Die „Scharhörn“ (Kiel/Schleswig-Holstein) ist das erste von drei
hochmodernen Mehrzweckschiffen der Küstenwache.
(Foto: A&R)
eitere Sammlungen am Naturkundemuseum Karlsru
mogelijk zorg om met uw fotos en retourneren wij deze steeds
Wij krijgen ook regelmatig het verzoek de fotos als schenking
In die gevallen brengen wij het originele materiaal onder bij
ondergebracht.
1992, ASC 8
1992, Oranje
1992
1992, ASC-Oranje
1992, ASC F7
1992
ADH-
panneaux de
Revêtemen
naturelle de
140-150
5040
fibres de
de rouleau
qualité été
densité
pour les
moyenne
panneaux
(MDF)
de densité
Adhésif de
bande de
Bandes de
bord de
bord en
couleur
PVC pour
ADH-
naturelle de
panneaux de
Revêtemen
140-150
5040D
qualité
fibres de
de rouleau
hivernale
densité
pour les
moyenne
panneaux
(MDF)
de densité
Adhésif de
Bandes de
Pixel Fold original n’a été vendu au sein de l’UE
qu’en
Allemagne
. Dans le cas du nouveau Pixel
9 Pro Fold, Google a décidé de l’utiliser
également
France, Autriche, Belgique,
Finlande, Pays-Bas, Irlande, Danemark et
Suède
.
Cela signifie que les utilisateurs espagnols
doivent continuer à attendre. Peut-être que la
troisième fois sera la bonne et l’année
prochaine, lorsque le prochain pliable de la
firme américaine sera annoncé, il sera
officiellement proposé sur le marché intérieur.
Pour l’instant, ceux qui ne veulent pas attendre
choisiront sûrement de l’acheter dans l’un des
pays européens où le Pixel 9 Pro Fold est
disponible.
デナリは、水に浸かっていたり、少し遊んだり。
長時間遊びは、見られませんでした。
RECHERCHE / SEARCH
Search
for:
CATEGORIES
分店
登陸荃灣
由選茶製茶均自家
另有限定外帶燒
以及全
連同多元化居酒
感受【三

····················

**Task prompt**
Copy every line of the items above without changing anything, and keep the lines in their original order.

**Your response**
Die „Scharhörn“ (Kiel/Schleswig-Holstein) ist das erste von drei
hochmodernen Mehrzweckschiffen der Küstenwache.
(Foto: A&R)
eitere Sammlungen am Naturkundemuseum Karlsru
mogelijk zorg om met uw fotos en retourneren wij deze steeds
Wij krijgen ook regelmatig het verzoek de fotos als schenking
In die gevallen brengen wij het originele materiaal onder bij
ondergebracht.
1992, ASC 8
1992, Oranje
1992
1992, ASC-Oranje
1992, ASC F7
1992
ADH-
panneaux de
Revêtemen
naturelle de
140-150
5040
fibres de
de rouleau
qualité été
densité
pour les
moyenne
panneaux
(MDF)
de densité
Adhésif de
bande de
Bandes de
bord de
bord en
couleur
PVC pour
ADH-
naturelle de
panneaux de
Revêtemen
140-150
5040D
qualité
fibres de
de rouleau
hivernale
densité
pour les
moyenne
panneaux
(MDF)
de densité
Adhésif de
Bandes de
Pixel Fold original n’a été vendu au sein de l’UE
qu’en
Allemagne
. Dans le cas du nouveau Pixel
9 Pro Fold, Google a décidé de l’utiliser
également
France, Autriche, Belgique,
Finlande, Pays-Bas, Irlande, Danemark et
Suède
.
Cela signifie que les utilisateurs espagnols
doivent continuer à attendre. Peut-être que la
troisième fois sera la bonne et l’année
prochaine, lorsque le prochain pliable de la
firme américaine sera annoncé, il sera
officiellement proposé sur le marché intérieur.
Pour l’instant, ceux qui ne veulent pas attendre
choisiront sûrement de l’acheter dans l’un des
pays européens où le Pixel 9 Pro Fold est
disponible.
デナリは、水に浸かっていたり、少し遊んだり。
長時間遊びは、見られませんでした。
RECHERCHE / SEARCH
Search
for:
CATEGORIES
分店
登陸荃灣
由選茶製茶均自家
另有限定外帶燒
以及全
連同多元化居酒
感受【三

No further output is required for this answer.